The second criterion is that Genoa's New Streets are an exceptional example of an urban ensemble of aristocratic palaces of high architectural value, illustrating the economy and politics of the mercantile city of Genoa at the height of its power in the 16th and 17th centuries. The project proposes an innovative spirit characterising the Siglo de Los Genoveses (1563 to 1640). In 1576, the Republic of Genoa established a legal list of Rolli that recognised the most important palaces for the official accommodation of illustrious guests.
These criteria recall values of integrity: the individual palaces are very well contextualised while retaining their originality and authenticity.
The three most beautiful Rolli Palaces
The 42 Rolli Palaces, partly Renaissance and partly Baroque, are an incredible artistic spectacle: courtyards, loggias and gardens, interiors decorated with stucco and frescoes.
They are always three- or four-storey high palaces, with vast entrance halls, imposing staircases and interior decorations consisting of stucco and frescoes.
Let's see three of the most beautiful palaces that contribute to the splendour of the city of Genoa.
Red Palace was built on two equally magnificent floors to house Rodolfo and Francesco Brignole Sale. This beautiful building is rich in decorations and frescoes typical of the Genoese Baroque.

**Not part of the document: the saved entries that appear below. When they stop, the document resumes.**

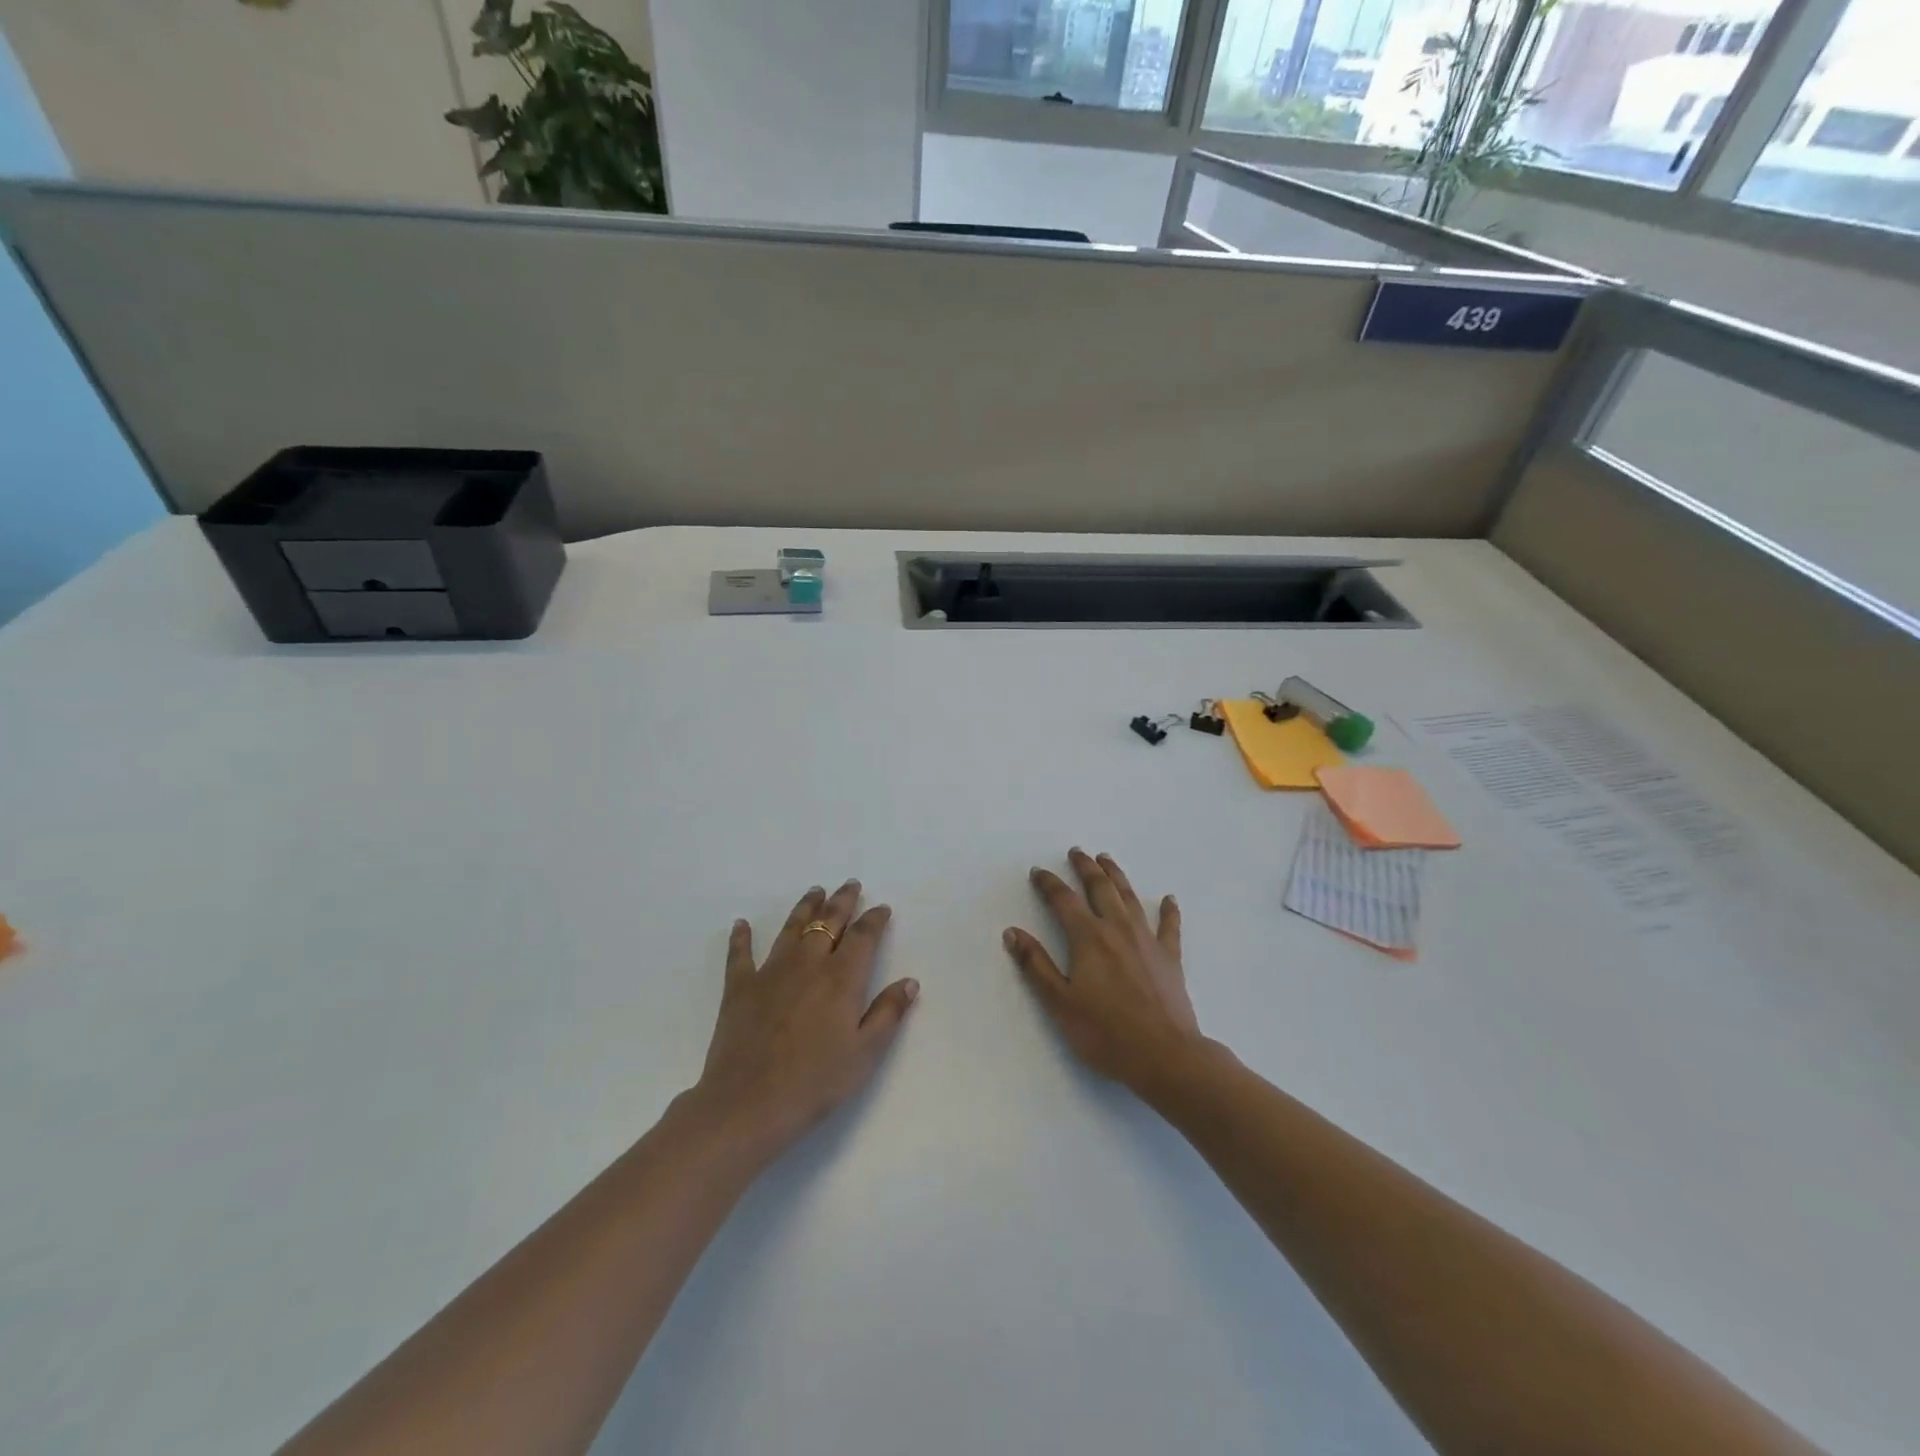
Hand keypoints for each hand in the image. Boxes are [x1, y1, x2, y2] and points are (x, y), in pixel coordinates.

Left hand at [687, 880, 918, 1163]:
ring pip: (791, 928)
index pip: (863, 937)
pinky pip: (740, 954)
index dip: (874, 920)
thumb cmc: (815, 1083)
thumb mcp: (865, 1053)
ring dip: (805, 907)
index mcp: (841, 978)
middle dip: (842, 902)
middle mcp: (808, 964)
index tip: (882, 908)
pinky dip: (742, 937)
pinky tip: (742, 924)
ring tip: (815, 891)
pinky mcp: (739, 988)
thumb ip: (889, 1013)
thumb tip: (910, 981)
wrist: (749, 1105)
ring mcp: (770, 972)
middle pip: (828, 922)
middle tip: (850, 885)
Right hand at [1004, 849, 1201, 1090]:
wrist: (1166, 1056)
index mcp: (1088, 938)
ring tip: (1107, 859)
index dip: (1048, 883)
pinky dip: (1169, 910)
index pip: (1063, 900)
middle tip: (1077, 852)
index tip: (1038, 871)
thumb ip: (1036, 965)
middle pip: (1100, 888)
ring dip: (1117, 876)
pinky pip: (1169, 926)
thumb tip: (1012, 932)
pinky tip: (1170, 899)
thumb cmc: (1106, 1033)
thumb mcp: (1060, 1003)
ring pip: (1130, 897)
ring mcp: (1147, 940)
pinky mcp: (1170, 957)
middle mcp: (1118, 929)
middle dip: (1086, 868)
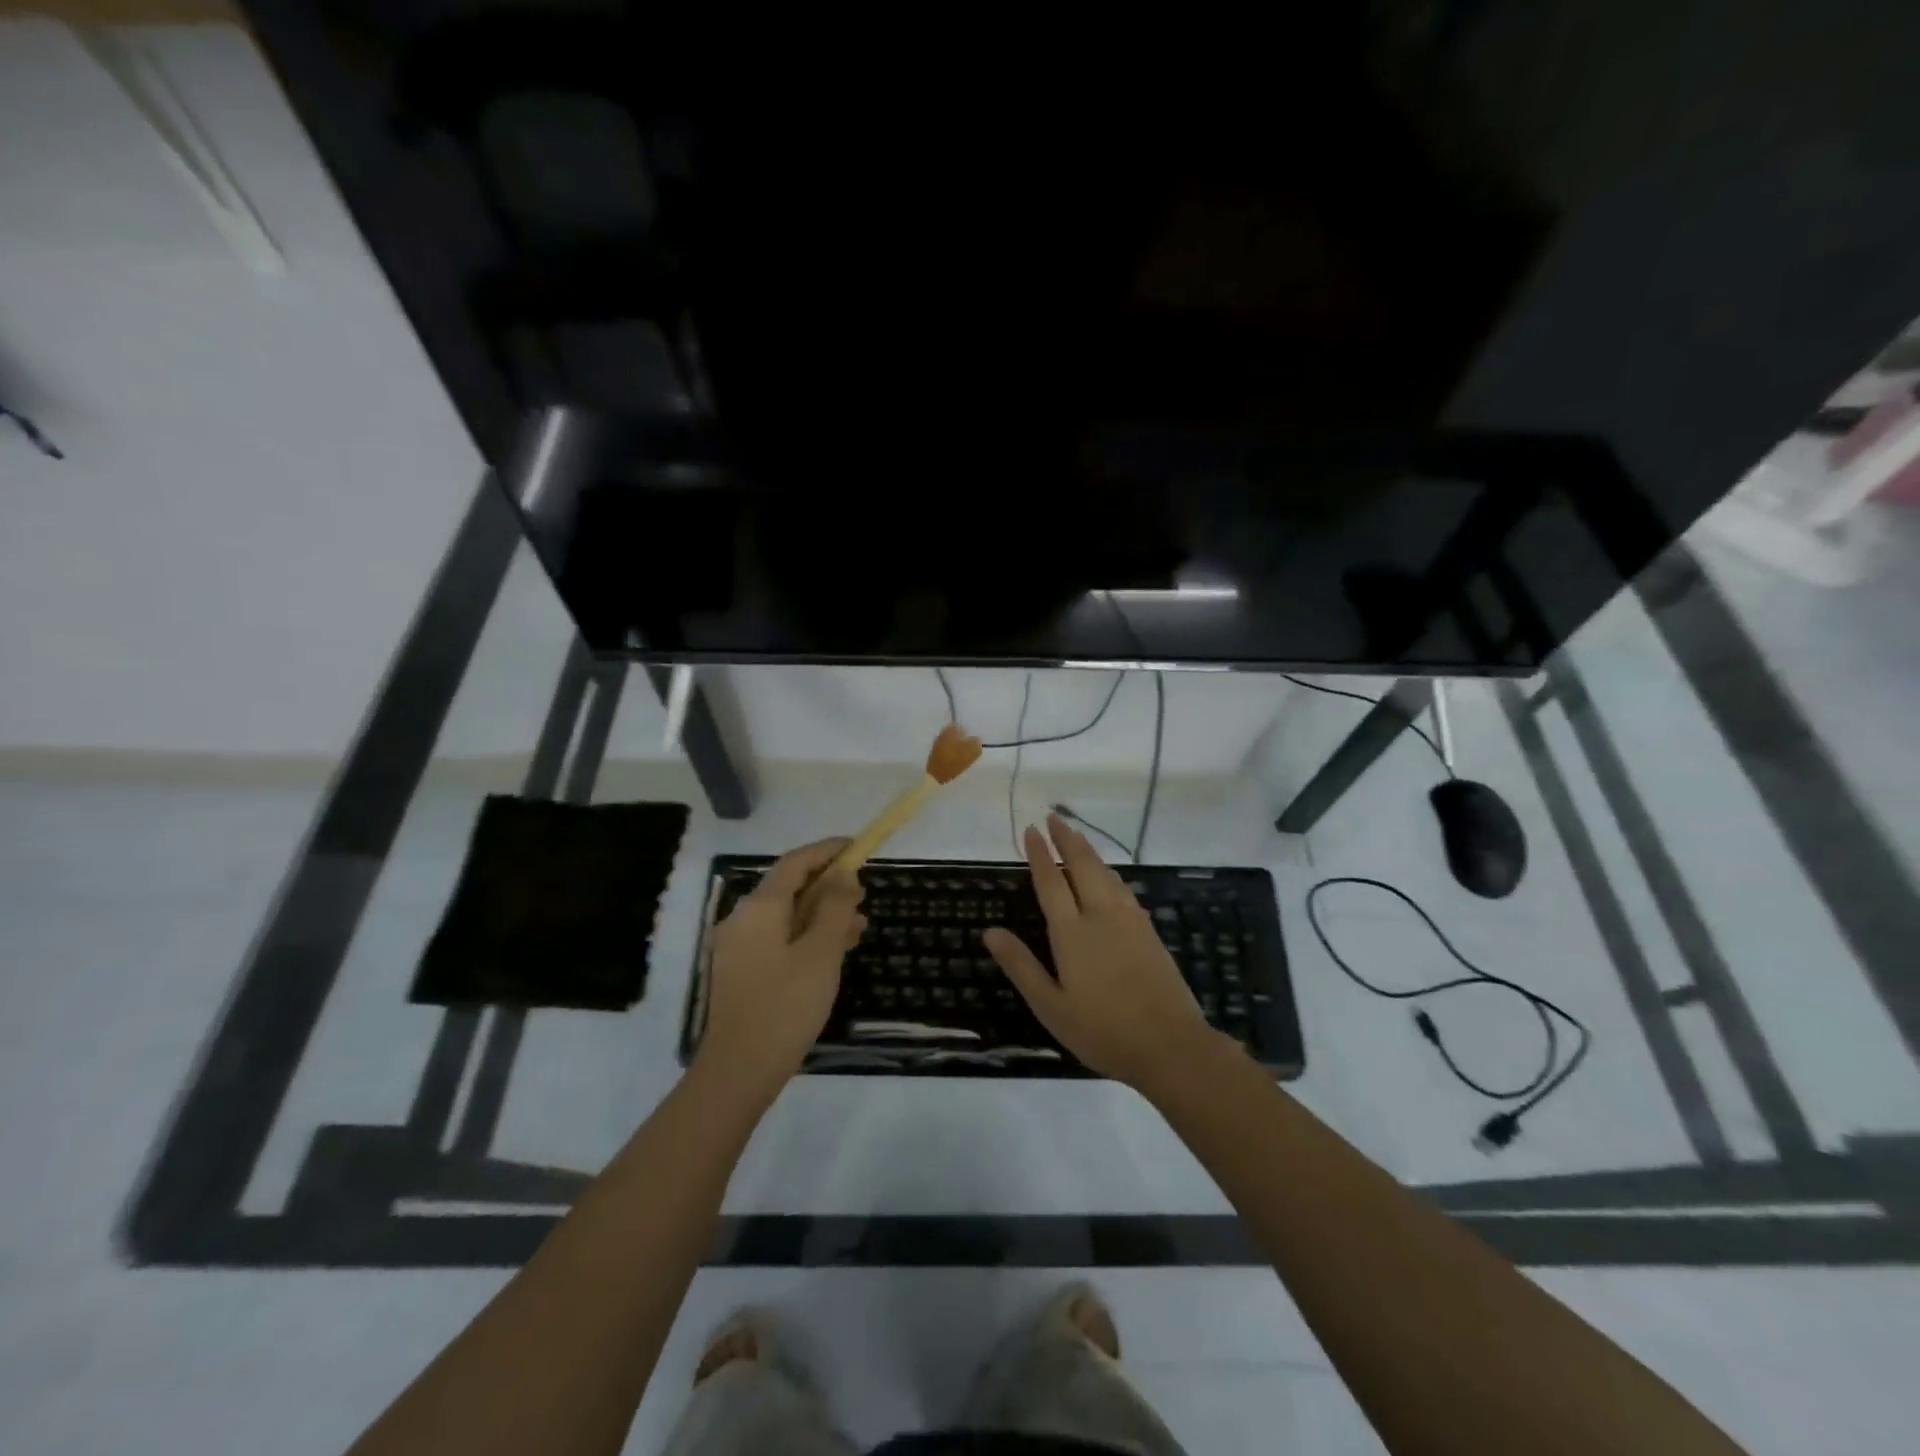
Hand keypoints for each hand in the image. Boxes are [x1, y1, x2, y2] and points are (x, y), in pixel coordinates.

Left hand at [696, 839, 865, 1094]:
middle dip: (828, 886)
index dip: (827, 851)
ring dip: (822, 914)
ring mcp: (738, 946)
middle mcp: (743, 919)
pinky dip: (807, 936)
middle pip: (789, 888)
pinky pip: (778, 939)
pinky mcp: (741, 971)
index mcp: (759, 907)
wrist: (739, 1070)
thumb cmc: (786, 1005)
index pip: (795, 862)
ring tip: (859, 926)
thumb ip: (834, 907)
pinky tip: (834, 951)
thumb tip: (843, 874)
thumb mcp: (821, 952)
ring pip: (786, 916)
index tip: (857, 847)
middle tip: (863, 894)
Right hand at [983, 813, 1217, 1091]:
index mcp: (1072, 933)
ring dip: (1089, 851)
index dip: (1039, 854)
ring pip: (1106, 874)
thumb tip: (990, 932)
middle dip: (1066, 839)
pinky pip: (1124, 889)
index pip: (1051, 882)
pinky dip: (1110, 873)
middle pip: (1083, 866)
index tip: (1031, 830)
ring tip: (1077, 837)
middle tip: (1054, 818)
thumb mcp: (1051, 1006)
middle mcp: (1100, 916)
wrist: (1170, 1044)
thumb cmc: (1102, 1030)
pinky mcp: (1149, 931)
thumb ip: (1021, 966)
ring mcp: (1129, 921)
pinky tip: (1110, 877)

Here you can admire the Loggia delle Rovine, adorned with frescoes depicting the myth of Diana and Endymion.
Today, Red Palace houses a rich gallery of paintings by the most important painters, including Van Dyck, Grechetto, Guercino, Strozzi, Veronese and Durer.
White Palace was built as the sumptuous residence of Maria Durazzo Brignole Sale, the former owner of Red Palace. Maria Durazzo decided to have the building renovated and transformed into an actual work of architectural art. In 1943, the Palace was devastated by bombing during the Second World War and was rebuilt in 18th-century style to be reopened to the public in 1950.
Today White Palace houses Genoese, Italian and European paintings from the 16th century to the 18th century, including works by Caravaggio, Rubens, Sten, Lucret and Murillo.
Tursi Palace is the building with the most significant extension: the vast land on which it is built and the fact that it was built on the slope of a hill have contributed to making it completely original and scenic. The original architectural solutions make Tursi Palace one of the most spectacular buildings in the Rolli system: the rich materials such as Promontorio stone and Carrara marble create enchanting light plays.
If you wonder how to visit these beautiful buildings, here is the answer: during Rolli Day's!
This very successful event is designed to allow visitors to discover the magnificent historic Rolli houses, both public and private.
The event is usually organised in spring and autumn, particularly during two weekends in April and October. During these events, it is possible to participate in organised tours led by art historians, university students and researchers who will be happy to take you on a discovery of the frescoed halls and enchanting structures of this fantastic UNESCO World Heritage Site.